Work task
In your copy, each line below is repeated exactly and no image appears.

──────── Data for this task ────────

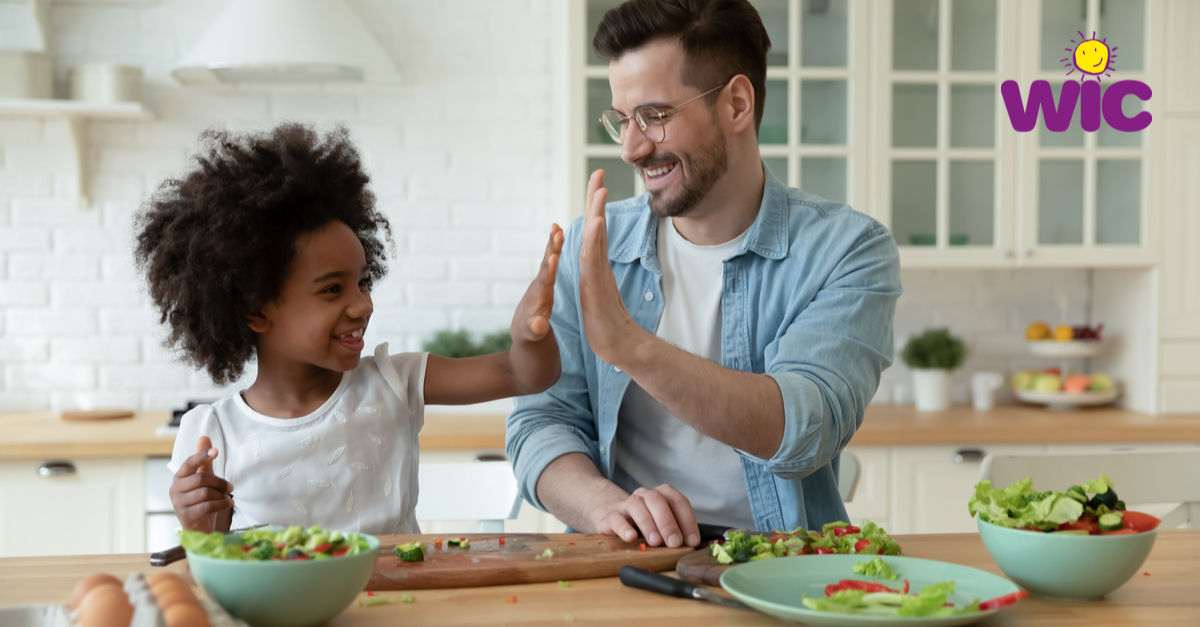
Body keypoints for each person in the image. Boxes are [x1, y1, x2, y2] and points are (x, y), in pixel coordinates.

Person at [506, 0, 901, 549]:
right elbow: (541, 422)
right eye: (623, 119)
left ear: (737, 104)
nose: (631, 147)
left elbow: (805, 429)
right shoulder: (592, 247)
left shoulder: (847, 250)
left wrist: (631, 346)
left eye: (655, 115)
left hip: (778, 565)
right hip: (621, 561)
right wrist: (607, 506)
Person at [136, 123, 563, 535]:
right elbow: (219, 555)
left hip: (399, 605)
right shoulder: (212, 435)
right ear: (256, 311)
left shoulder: (396, 382)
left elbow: (521, 374)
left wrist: (530, 338)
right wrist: (200, 525)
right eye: (332, 289)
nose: (363, 304)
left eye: (363, 282)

────────

Result of this task
Body keypoints for each person in the image. Boxes are [x1, y1, x2, y2] and points are (x, y), in pixel coordinates.

Person at [506, 0, 901, 549]:
right elbow: (541, 422)
right eye: (623, 119)
left ear: (737, 104)
nose: (631, 147)
left elbow: (805, 429)
right shoulder: (592, 247)
left shoulder: (847, 250)
left wrist: (631, 346)
left eye: (655, 115)
left hip: (778, 565)
right hip: (621, 561)
right wrist: (607, 506)
Person at [136, 123, 563, 535]:
right elbow: (219, 555)
left hip: (399, 605)
right shoulder: (212, 435)
right ear: (256, 311)
left shoulder: (396, 382)
left elbow: (521, 374)
left wrist: (530, 338)
right wrist: (200, 525)
right eye: (332, 289)
nose: (363, 304)
left eye: (363, 282)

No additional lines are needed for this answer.